------ Records shown ------

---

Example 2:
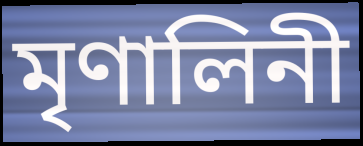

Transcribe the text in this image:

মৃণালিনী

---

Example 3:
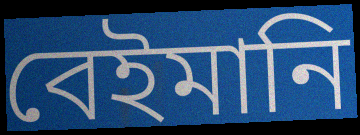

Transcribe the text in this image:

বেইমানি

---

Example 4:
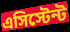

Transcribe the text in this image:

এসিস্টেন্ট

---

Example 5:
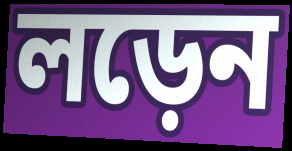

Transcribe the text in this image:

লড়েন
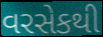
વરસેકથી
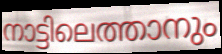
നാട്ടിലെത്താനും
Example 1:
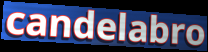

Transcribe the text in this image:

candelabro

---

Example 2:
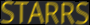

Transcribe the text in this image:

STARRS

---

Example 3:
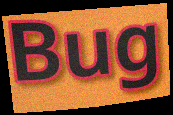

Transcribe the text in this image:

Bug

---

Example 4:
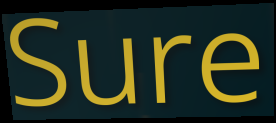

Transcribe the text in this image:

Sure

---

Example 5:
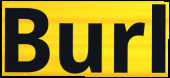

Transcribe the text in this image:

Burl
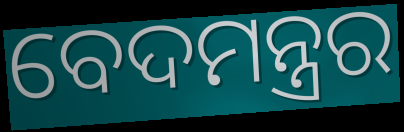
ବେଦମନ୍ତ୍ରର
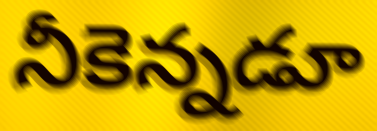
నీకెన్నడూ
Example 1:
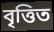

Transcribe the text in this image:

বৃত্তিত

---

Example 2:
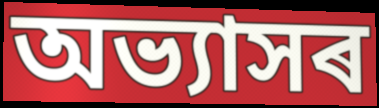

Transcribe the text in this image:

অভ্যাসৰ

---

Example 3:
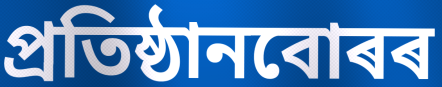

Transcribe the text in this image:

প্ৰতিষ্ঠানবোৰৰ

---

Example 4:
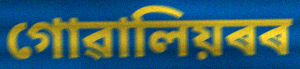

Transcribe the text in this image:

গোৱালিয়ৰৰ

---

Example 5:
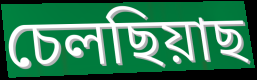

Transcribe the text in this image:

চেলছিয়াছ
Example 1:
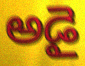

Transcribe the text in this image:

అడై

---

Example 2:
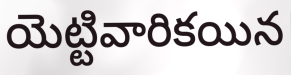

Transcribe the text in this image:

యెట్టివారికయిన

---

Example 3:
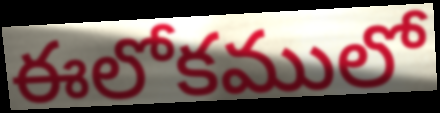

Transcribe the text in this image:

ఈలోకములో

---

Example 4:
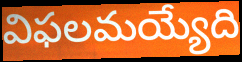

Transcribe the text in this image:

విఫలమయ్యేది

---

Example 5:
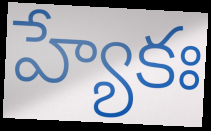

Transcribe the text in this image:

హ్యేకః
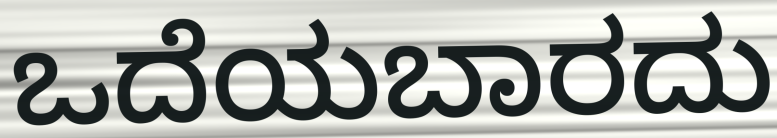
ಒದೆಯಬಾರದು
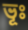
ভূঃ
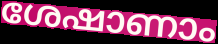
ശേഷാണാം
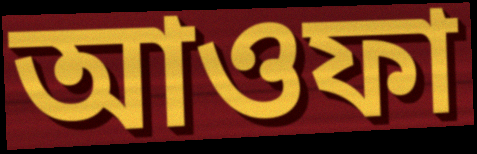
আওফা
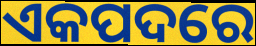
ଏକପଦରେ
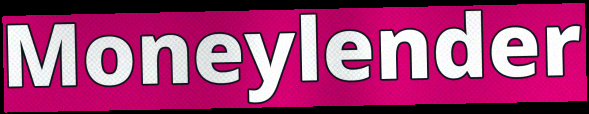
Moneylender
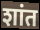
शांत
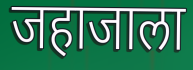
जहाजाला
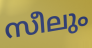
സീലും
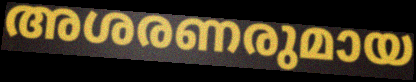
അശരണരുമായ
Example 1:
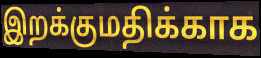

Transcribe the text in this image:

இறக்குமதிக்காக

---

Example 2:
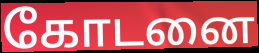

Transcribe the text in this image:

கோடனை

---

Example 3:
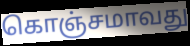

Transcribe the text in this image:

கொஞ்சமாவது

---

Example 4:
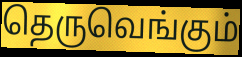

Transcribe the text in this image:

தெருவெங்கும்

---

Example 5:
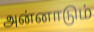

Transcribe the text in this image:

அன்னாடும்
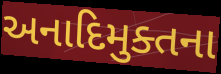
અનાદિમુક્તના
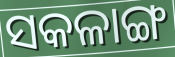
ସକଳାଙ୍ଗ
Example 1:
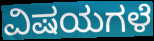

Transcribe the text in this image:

------

== The problem ==
Would you write out all of the data exactly as it stands, without the pictures?

== Finished task ==
---

Example 2:

Transcribe the text in this image:

মৃণালিনী

---

Example 3:

Transcribe the text in this image:

বেইমানি

---

Example 4:

Transcribe the text in this image:

এসিস্টেন্ট

---

Example 5:

Transcribe the text in this image:

লড়েন
વરસેકથી
നാട്ടിലെത്താനും
Example 1:

Transcribe the text in this image:

candelabro

---

Example 2:

Transcribe the text in this image:

STARRS

---

Example 3:

Transcribe the text in this image:

Bug

---

Example 4:

Transcribe the text in this image:

Sure

---

Example 5:

Transcribe the text in this image:

Burl
ବେଦମନ୍ତ୍ରର
నీకెన్నడూ
Example 1:

Transcribe the text in this image:

বৃত্তিত

---

Example 2:

Transcribe the text in this image:

অভ্যাসৰ

---

Example 3:

Transcribe the text in this image:

প্ৰতিষ্ঠানবোৰৰ

---

Example 4:

Transcribe the text in this image:

গোৱালিয়ৰৰ

---

Example 5:

Transcribe the text in this image:

চেলছিয়াছ
Example 1:

Transcribe the text in this image:

అడై

---

Example 2:

Transcribe the text in this image:

యెట్టివారికయిన

---

Example 3:

Transcribe the text in this image:

ఈలోకములో

---

Example 4:

Transcribe the text in this image:

విఫలమయ్యేది

---

Example 5:

Transcribe the text in this image:

హ్యేకః
ಒದೆಯಬಾರದು
ভূঃ
ശേഷാണാം
আওফা
ଏକପଦରେ
Moneylender
शांत
जहाजाला
സീലും
അശരണരുമായ
Example 1:

Transcribe the text in this image:

இறக்குமதிக்காக

---

Example 2:

Transcribe the text in this image:

கோடனை

---

Example 3:

Transcribe the text in this image:

கொஞ்சமாவது

---

Example 4:

Transcribe the text in this image:

தெருவெங்கும்

---

Example 5:

Transcribe the text in this image:

அன்னாடும்
અનાદિમુક્તના
ସକଳାଙ୍ଗ
Example 1:

Transcribe the text in this image:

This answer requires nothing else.